Owners of these enterprises claim they run innocent contests, an opinion shared in 2010 by a Toledo Municipal Court judge. But they look more like unregulated gambling, in which owners don’t have to tell players the odds of winning.

Some sweepstakes parlors have been raided and closed for illegal payouts. Police fear they will increase the crime rate in neighborhoods where they operate.

Most Internet cafés are in business to make their owners rich. In Ohio, it’s estimated to be a $1 billion business, much of it diverted from regulated casino gambling, whose profits benefit local governments and schools. But some are run by nonprofits such as churches, where they have replaced bingo, a real game of chance.

Because of the lack of state regulation, Toledo City Council passed an ordinance last summer that requires Internet cafés to obtain a city license and pay a fee for each computer terminal. The state also has imposed a moratorium on new cafés until mid-2013, to stop the proliferation until lawmakers can decide what to do about them.

Rossford and other communities have set rules to govern the shady businesses. But a hodgepodge of local regulations is not the answer. Nor are state laws that stop short of banning the cafés.
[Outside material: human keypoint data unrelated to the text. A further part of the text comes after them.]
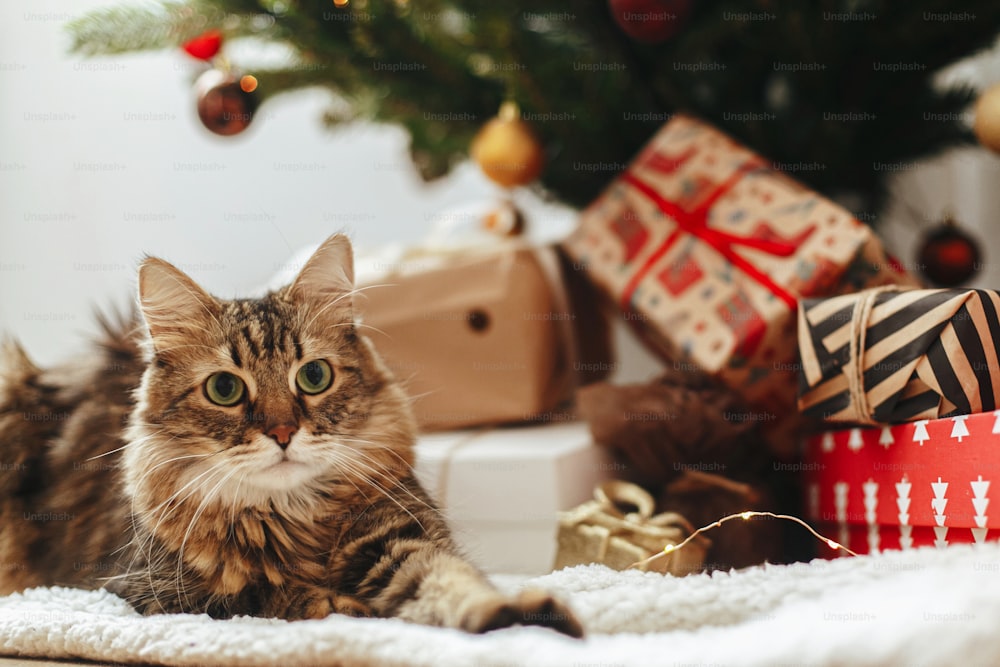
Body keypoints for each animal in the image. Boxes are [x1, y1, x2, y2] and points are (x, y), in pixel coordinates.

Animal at [0, 235, 584, 636]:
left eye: (314, 377)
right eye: (224, 388)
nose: (283, 432)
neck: (291, 519)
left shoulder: (398, 536)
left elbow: (448, 581)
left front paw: (513, 615)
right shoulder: (152, 591)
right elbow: (262, 594)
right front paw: (335, 605)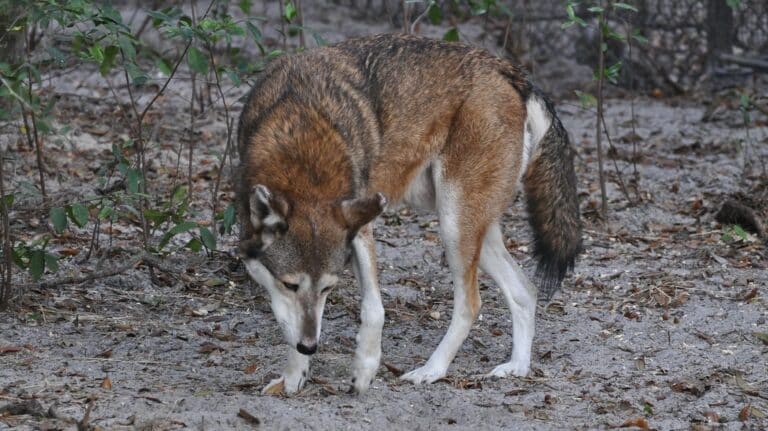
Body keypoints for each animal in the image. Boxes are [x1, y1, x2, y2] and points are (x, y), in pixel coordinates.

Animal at [236, 33, 581, 395]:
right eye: (290, 285)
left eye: (329, 288)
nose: (310, 346)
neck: (303, 149)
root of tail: (510, 71)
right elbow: (289, 322)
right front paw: (293, 377)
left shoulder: (361, 229)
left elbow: (374, 310)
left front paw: (365, 371)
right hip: (475, 232)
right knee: (525, 291)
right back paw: (516, 367)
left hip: (453, 226)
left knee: (471, 305)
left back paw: (432, 370)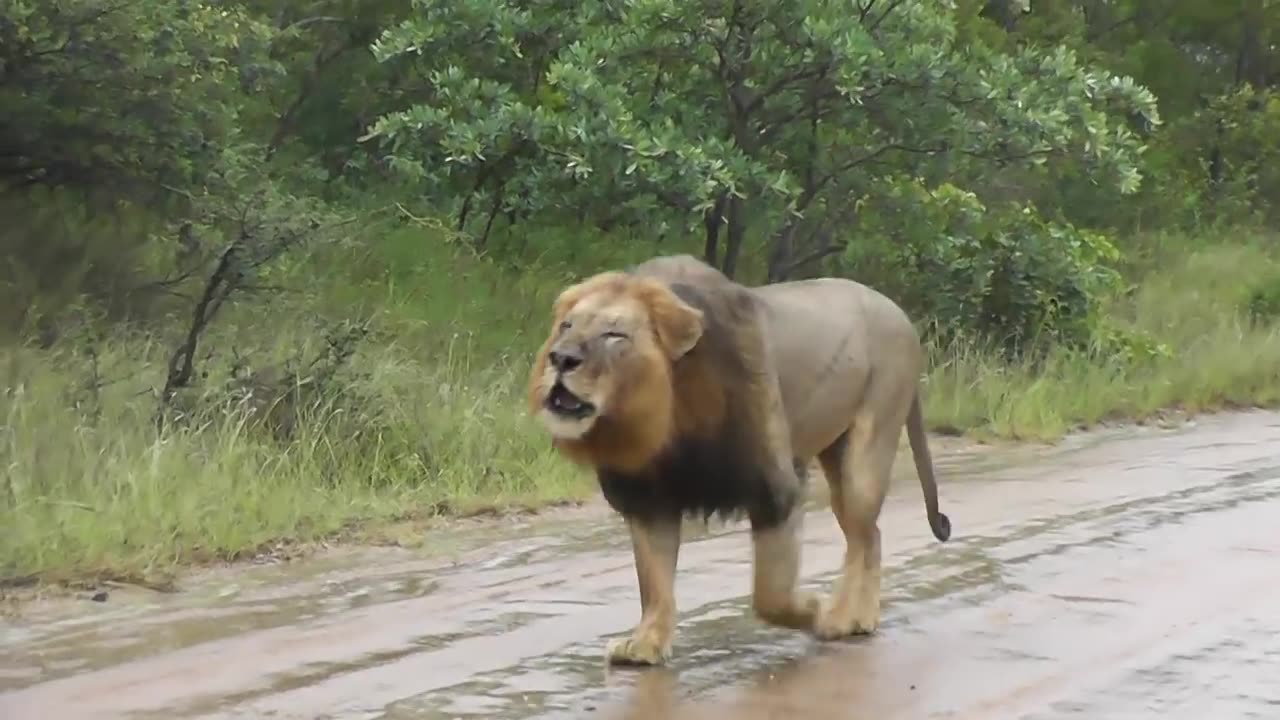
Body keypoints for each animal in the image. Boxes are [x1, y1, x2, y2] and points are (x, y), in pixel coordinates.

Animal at [524, 252, 957, 661]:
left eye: (615, 334)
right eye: (566, 327)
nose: (560, 358)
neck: (669, 418)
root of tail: (901, 314)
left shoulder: (775, 487)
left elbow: (770, 594)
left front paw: (813, 609)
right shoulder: (648, 497)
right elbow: (655, 582)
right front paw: (645, 645)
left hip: (869, 447)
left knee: (866, 536)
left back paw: (847, 618)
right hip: (838, 452)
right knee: (868, 534)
Rep. Matt Huffman (R., Lima) has introduced a bill he says would put Internet cafés out of business. Lame-duck lawmakers in Columbus appear eager to help. But there’s concern that the bill will subject Web-based sweepstakes to regulation rather than the outright ban preferred by Mr. DeWine, the Ohio Prosecuting Attorneys Association, and the Ohio Fraternal Order of Police.

Mr. Huffman’s bill should not give Internet cafés a second life under some dubious lottery designation. They should be banned. Ohio does not need a storefront gambling parlor on every street corner and in every strip mall.